### DATA IN THIS EXERCISE:
★ ★ ★ ★ ★

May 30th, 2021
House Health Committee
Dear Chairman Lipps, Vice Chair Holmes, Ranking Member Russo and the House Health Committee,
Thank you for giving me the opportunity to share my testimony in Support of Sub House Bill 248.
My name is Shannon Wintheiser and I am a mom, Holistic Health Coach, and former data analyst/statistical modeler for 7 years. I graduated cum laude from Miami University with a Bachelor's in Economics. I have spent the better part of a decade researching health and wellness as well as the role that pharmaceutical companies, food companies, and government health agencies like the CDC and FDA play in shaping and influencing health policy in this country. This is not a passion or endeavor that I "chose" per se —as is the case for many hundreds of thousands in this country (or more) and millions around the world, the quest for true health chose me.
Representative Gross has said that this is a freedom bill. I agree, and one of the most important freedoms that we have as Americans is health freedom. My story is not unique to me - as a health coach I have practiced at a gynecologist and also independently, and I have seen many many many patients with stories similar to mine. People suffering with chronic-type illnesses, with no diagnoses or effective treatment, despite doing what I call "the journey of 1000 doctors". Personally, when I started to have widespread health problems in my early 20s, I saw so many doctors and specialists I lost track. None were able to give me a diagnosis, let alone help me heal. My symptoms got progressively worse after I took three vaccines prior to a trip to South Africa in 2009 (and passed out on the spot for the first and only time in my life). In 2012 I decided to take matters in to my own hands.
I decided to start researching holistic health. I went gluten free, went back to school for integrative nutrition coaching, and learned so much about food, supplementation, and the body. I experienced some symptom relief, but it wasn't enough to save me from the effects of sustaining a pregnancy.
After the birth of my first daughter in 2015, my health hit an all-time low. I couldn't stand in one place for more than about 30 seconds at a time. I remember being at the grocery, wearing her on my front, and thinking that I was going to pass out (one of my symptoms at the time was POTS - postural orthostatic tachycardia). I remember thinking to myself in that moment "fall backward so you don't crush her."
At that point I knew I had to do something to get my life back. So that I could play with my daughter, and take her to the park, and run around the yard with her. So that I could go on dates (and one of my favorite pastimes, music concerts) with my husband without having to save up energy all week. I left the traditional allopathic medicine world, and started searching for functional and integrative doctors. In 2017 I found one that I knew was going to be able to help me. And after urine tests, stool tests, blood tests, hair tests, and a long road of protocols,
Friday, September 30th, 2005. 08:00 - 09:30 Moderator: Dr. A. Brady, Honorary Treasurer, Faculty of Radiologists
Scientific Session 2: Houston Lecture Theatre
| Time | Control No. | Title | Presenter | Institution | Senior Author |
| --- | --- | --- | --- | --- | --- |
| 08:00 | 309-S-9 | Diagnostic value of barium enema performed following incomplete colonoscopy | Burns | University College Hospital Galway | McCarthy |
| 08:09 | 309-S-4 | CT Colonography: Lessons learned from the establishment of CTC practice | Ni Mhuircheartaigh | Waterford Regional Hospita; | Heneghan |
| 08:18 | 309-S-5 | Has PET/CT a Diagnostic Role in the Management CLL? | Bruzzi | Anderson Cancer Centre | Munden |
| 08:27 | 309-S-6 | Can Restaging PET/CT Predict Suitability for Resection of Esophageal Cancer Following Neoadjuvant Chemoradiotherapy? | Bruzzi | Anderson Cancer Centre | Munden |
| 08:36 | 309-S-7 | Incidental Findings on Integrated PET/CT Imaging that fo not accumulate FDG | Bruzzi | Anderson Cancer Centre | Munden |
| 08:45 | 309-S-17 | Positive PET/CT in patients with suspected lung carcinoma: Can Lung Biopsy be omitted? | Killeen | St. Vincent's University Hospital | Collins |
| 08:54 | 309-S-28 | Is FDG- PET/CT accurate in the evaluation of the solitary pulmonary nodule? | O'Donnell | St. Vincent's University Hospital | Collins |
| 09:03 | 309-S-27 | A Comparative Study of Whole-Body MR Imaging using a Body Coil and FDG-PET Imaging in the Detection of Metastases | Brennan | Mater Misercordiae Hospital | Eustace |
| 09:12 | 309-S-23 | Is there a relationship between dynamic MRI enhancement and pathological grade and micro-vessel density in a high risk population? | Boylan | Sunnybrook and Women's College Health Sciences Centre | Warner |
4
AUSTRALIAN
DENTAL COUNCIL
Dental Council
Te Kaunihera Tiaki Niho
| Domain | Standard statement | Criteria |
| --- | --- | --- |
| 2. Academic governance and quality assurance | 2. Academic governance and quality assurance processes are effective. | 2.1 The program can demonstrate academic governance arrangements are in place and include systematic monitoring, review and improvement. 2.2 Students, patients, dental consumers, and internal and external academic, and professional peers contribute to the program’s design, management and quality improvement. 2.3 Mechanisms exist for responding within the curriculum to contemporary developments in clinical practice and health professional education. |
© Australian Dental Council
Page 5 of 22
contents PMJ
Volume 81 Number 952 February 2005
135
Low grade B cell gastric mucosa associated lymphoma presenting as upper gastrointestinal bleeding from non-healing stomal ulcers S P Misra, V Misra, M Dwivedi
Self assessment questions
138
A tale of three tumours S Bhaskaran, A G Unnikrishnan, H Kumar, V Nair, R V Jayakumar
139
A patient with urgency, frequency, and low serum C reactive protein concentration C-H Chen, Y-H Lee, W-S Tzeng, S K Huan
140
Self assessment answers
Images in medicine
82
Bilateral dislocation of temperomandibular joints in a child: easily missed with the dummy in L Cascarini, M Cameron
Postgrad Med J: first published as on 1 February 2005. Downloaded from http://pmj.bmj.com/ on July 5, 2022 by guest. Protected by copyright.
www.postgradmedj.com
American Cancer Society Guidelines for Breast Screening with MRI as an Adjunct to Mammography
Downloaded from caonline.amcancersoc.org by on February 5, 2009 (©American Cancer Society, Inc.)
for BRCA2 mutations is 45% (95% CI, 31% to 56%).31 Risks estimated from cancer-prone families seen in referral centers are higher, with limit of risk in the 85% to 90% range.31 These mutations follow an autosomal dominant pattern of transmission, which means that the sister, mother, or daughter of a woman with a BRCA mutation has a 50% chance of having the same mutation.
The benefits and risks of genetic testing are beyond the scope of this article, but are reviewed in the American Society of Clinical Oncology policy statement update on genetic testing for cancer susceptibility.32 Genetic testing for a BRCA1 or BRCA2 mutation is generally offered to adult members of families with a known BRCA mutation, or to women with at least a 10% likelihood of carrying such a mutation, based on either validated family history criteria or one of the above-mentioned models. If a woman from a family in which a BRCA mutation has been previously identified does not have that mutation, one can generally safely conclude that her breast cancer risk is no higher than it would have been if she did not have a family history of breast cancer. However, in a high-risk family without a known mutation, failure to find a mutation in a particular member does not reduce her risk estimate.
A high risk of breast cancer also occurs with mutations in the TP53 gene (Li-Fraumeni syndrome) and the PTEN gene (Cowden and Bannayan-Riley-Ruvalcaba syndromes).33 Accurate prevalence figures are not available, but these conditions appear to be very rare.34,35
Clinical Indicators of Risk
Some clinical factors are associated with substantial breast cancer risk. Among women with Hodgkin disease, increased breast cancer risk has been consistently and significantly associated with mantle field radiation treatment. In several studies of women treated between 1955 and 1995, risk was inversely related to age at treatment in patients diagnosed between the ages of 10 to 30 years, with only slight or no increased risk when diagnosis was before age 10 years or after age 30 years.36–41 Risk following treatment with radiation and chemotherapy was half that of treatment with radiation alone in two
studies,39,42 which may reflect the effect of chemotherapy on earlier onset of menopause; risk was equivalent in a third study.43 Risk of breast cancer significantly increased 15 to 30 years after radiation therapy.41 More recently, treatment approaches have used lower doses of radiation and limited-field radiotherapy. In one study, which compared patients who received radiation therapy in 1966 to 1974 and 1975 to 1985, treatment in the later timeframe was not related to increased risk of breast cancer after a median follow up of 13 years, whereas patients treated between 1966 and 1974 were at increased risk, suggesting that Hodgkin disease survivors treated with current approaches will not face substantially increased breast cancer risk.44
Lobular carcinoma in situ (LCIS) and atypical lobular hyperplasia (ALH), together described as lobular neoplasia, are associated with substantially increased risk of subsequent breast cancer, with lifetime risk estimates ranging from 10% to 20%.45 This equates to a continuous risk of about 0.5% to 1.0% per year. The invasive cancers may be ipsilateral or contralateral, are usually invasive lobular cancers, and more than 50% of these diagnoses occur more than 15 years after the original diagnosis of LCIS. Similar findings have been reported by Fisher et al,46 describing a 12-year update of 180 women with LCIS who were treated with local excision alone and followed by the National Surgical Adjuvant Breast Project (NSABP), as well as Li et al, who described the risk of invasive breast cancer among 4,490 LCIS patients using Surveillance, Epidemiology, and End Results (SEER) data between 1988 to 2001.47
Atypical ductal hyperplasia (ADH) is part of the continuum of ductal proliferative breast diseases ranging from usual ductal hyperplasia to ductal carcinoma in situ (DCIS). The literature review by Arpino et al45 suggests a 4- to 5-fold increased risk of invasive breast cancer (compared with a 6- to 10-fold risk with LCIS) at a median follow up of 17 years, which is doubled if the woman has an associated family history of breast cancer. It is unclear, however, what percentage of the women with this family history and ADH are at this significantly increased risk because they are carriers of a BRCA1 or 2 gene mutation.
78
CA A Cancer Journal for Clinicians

★ ★ ★ ★ ★

### TASK GOAL:
All lines in the records with the string "grade" should be copied out.

### ANSWER TO THIS PROBLEM:
| 09:12 | 309-S-23 | Is there a relationship between dynamic MRI enhancement and pathological grade and micro-vessel density in a high risk population? | Boylan | Sunnybrook and Women's College Health Sciences Centre | Warner |
Low grade B cell gastric mucosa associated lymphoma presenting as upper gastrointestinal bleeding from non-healing stomal ulcers S P Misra, V Misra, M Dwivedi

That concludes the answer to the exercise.